Turn the part of the records that opens with the line containing "৮ আগস্ট, ২০২৬" and closes with the line containing "Создание адгезионного слоя для" into a numbered list, with both of those lines included and any blank lines left out.

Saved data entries
---------------

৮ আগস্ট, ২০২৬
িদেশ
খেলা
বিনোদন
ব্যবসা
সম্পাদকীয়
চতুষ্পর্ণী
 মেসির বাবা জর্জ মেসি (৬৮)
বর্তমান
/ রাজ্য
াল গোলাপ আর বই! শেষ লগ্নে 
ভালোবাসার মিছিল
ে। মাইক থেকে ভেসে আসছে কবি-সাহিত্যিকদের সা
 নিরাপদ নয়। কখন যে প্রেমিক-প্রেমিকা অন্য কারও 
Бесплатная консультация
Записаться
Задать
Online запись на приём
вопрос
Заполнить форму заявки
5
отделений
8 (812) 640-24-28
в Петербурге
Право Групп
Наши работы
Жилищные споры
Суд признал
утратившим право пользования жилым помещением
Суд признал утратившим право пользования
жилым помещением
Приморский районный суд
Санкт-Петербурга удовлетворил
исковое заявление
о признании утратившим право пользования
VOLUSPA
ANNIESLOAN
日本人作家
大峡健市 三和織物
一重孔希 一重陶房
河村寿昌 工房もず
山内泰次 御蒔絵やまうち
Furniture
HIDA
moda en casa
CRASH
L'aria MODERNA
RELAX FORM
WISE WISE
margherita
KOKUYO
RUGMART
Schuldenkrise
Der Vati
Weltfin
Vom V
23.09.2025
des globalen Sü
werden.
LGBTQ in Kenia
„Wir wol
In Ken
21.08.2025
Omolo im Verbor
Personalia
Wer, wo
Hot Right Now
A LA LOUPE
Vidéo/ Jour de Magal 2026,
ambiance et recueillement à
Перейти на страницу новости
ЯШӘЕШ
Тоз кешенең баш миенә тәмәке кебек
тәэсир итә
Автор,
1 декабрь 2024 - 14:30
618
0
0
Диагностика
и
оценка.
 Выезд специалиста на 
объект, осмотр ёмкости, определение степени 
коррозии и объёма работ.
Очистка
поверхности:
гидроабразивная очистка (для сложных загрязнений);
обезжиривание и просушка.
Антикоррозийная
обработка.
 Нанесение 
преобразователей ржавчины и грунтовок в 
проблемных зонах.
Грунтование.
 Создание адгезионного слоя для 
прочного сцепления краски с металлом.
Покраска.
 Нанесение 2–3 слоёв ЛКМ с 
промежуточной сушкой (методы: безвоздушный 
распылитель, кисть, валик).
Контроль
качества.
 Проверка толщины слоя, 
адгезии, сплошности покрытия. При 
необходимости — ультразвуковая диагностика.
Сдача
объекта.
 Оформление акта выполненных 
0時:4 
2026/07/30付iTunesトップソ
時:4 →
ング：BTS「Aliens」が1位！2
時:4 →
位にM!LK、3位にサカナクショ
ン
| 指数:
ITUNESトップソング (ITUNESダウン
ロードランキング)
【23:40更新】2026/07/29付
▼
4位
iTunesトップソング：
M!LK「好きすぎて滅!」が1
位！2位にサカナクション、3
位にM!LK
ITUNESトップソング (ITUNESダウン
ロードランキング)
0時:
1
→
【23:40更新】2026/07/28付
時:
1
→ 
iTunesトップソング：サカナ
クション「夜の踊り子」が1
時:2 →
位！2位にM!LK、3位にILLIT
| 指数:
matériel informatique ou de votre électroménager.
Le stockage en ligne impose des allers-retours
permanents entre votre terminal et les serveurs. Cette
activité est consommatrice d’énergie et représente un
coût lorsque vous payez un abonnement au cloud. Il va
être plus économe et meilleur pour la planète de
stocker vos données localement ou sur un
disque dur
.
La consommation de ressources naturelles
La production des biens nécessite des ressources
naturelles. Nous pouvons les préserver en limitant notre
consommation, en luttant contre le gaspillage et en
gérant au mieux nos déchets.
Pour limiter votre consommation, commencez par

---------------

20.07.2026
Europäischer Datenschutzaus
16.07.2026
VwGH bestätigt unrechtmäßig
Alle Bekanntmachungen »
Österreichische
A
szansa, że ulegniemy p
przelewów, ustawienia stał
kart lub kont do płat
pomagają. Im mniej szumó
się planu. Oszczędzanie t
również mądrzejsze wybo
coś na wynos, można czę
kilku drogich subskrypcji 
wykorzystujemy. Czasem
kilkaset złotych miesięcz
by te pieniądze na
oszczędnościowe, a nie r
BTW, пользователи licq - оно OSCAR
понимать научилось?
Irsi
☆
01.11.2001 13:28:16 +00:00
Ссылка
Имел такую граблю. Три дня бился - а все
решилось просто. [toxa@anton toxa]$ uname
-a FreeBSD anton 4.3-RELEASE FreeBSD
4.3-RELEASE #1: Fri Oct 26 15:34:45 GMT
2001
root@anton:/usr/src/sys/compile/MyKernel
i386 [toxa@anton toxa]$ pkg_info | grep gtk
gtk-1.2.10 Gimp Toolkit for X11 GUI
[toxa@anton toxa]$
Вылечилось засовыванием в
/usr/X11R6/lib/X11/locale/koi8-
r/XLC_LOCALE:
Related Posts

---------------

-- REPLY TO THE EXERCISE --
1. ৮ আগস্ট, ২০২৬
2. িদেশ
3. খেলা
4. বিনোদন
5. ব্যবসা
6. সম্পাদকীয়
7. চতুষ্পর্ণী
8.  মেসির বাবা জর্জ মেসি (৬৮)
9. বর্তমান
10. / রাজ্য
11. াল গোলাপ আর বই! শেষ লগ্নে 
12. ভালোবাসার মিছিল
13. ে। মাইক থেকে ভেসে আসছে কবি-সাহিত্যিকদের সা
14.  নিরাপদ নয়। কখন যে প্রেমিক-প্রেমিকা অন্য কারও 
15. Бесплатная консультация
16. Записаться
17. Задать
18. Online запись на приём
19. вопрос
20. Заполнить форму заявки
21. 5
22. отделений
23. 8 (812) 640-24-28
24. в Петербурге
25. Право Групп
26. Наши работы
27. Жилищные споры
28. Суд признал
29. утратившим право пользования жилым помещением
30. Суд признал утратившим право пользования
31. жилым помещением
32. Приморский районный суд
33. Санкт-Петербурга удовлетворил
34. исковое заявление
35. о признании утратившим право пользования
36. VOLUSPA
37. ANNIESLOAN
38. 日本人作家
39. 大峡健市 三和織物
40. 一重孔希 一重陶房
41. 河村寿昌 工房もず
42. 山内泰次 御蒔絵やまうち
43. Furniture
44. HIDA
45. moda en casa
46. CRASH
47. L'aria MODERNA
48. RELAX FORM
49. WISE WISE
50. margherita
51. KOKUYO
52. RUGMART
53. Schuldenkrise
54. Der Vati
55. Weltfin
56. Vom V
57. 23.09.2025
58. des globalen Sü
59. werden.
60. LGBTQ in Kenia
61. „Wir wol
62. In Ken
63. 21.08.2025
64. Omolo im Verbor
65. Personalia
66. Wer, wo
67. Hot Right Now
68. A LA LOUPE
69. Vidéo/ Jour de Magal 2026,
70. ambiance et recueillement à
71. Перейти на страницу новости
72. ЯШӘЕШ
73. Тоз кешенең баш миенә тәмәке кебек
74. тәэсир итә
75. Автор,
76. 1 декабрь 2024 - 14:30
77. 618
78. 0
79. 0
80. Диагностика
81. и
82. оценка.
83.  Выезд специалиста на 
84. объект, осмотр ёмкости, определение степени 
85. коррозии и объёма работ.
86. Очистка
87. поверхности:
88. гидроабразивная очистка (для сложных загрязнений);
89. обезжиривание и просушка.
90. Антикоррозийная
91. обработка.
92.  Нанесение 
93. преобразователей ржавчины и грунтовок в 
94. проблемных зонах.
95. Грунтование.
96.  Создание адгезионного слоя для 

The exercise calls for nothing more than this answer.